Python 带有表数据的漂亮的Soup头_Python_Beautifulsoup_Imdb

Python 带有表数据的漂亮的Soup头

python

Python 带有表数据的漂亮的Soup头,python,beautifulsoup,imdb,Python,Beautifulsoup,Imdb,我正在为IMDB的演员阵容成员清理IMDB。IMDB API没有全面的演员阵容/学分数据。我想要的最后一个产品是一个包含三列的表，它从网页中的所有表中获取数据，并按如下方式对它们进行排序： Produced by | Gary Kurtz | producer Produced by | George Lucas | executive producer Music by | John Williams | 以星球大战为例, 下面的代码就快到了，但是有大量不必要的空白，而且.pa

我正在为IMDB的演员阵容成员清理IMDB。IMDB API没有全面的演员阵容/学分数据。我想要的最后一个产品是一个包含三列的表，它从网页中的所有表中获取数据，并按如下方式对它们进行排序：

Produced by | Gary Kurtz | producer 

Produced by | George Lucas | executive producer

Music by    | John Williams |

以星球大战为例,

下面的代码就快到了，但是有大量不必要的空白，而且.parent函数肯定是用错了。找到表格上方h4值的最佳方法是什么

这是密码

 with open(fname, 'r') as f:
        soup = BeautifulSoup(f.read(),'html5lib')
        soup.prettify()


        with open(fname, 'r') as f:
        soup = BeautifulSoup(f.read(),'html5lib')
        soup.prettify()

        for child in soup.find_all('td',{'class':'name'}):
            print child.parent.text, child.parent.parent.parent.parent.parent.parent.text.encode('utf-8')

我正试图从这些h4头文件中获取诸如Directed by之类的值

欢迎使用stackoverflow。似乎可以同时找到h4和表，因为它们在html中成对出现，所以可以将它们压缩到for循环中。之后，您只需获取并格式化文本。
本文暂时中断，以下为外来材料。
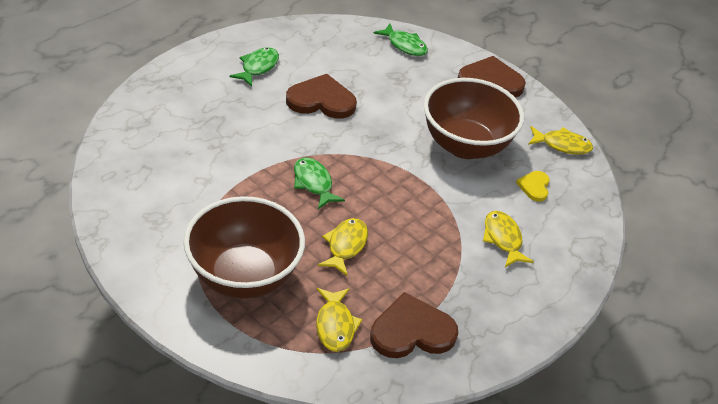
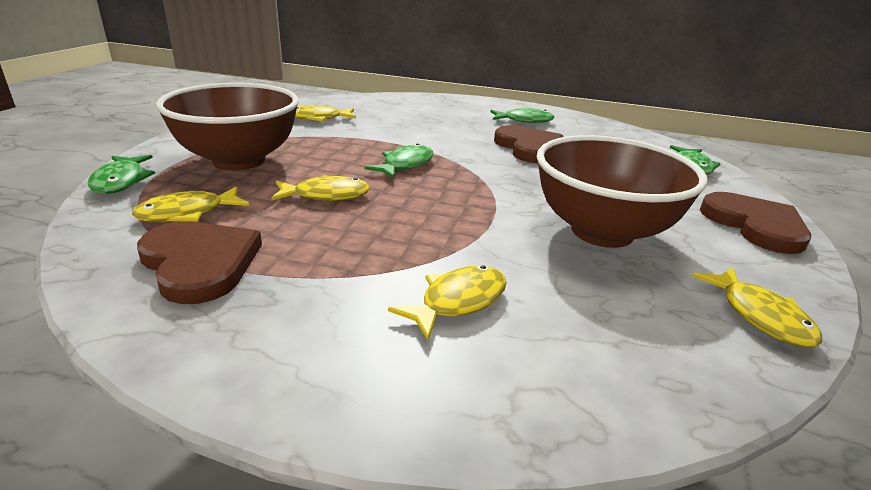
camera: 65 degrees right, 15 degrees down
yellow heart [516,171,550,202] -> none
none -> green fish [88,155,155,194]
none -> yellow fish [295,105,356,121]

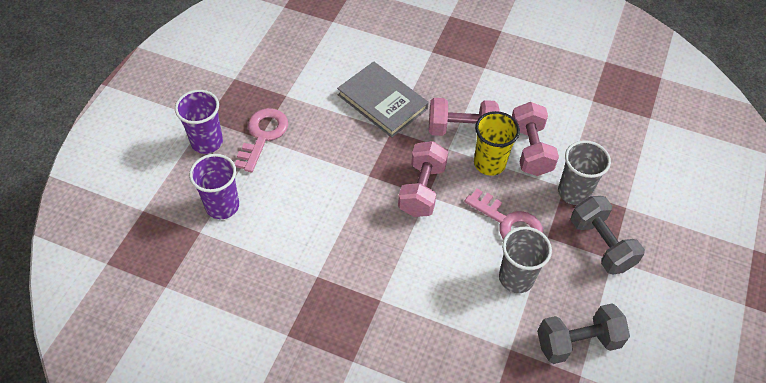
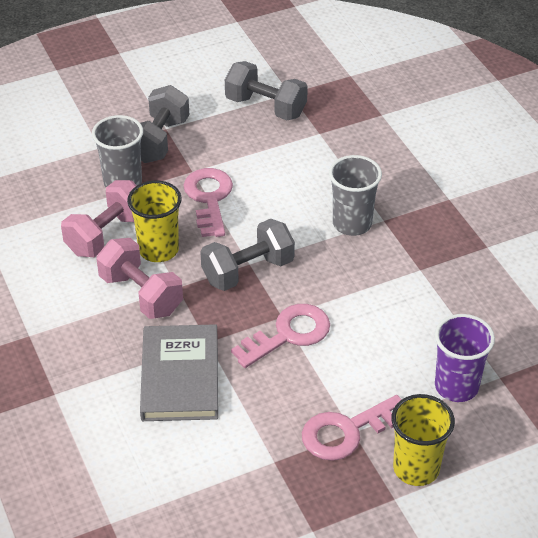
camera: 135 degrees left, 10 degrees down
purple cup [175,90,223,154] -> yellow cup [391,394,455,486]
pink dumbbell [398,141,448,217] -> grey dumbbell [200,219,295,291]
grey cup [499,227,552,293] -> grey cup moved to [329,155,382,236]
none -> pink key [231,304,330,368]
将代码更改为：

soup = BeautifulSoup(f.read(), 'html5lib')
for h4,table in zip(soup.find_all('h4'),soup.find_all('table')):
    header4 = " ".join(h4.text.strip().split())
    table_data = [" ".join(tr.text.strip().replace("\n", "").replace("...", "|").split())  for tr in table.find_all('tr')]
    print("%s | %s \n")%(header4,table_data)

这将打印：

Directed by | [u'George Lucas'] 

Writing Credits | [u'George Lucas | (written by)'] 

Cast (in credits order) verified as complete | ['', u'Mark Hamill | Luke Skywalker', u'Harrison Ford | Han Solo', u'Carrie Fisher | Princess Leia Organa', u'Peter Cushing | Grand Moff Tarkin',...]

Produced by | [u'Gary Kurtz | producer', u'George Lucas | executive producer', u'Rick McCallum | producer (1997 special version)'] 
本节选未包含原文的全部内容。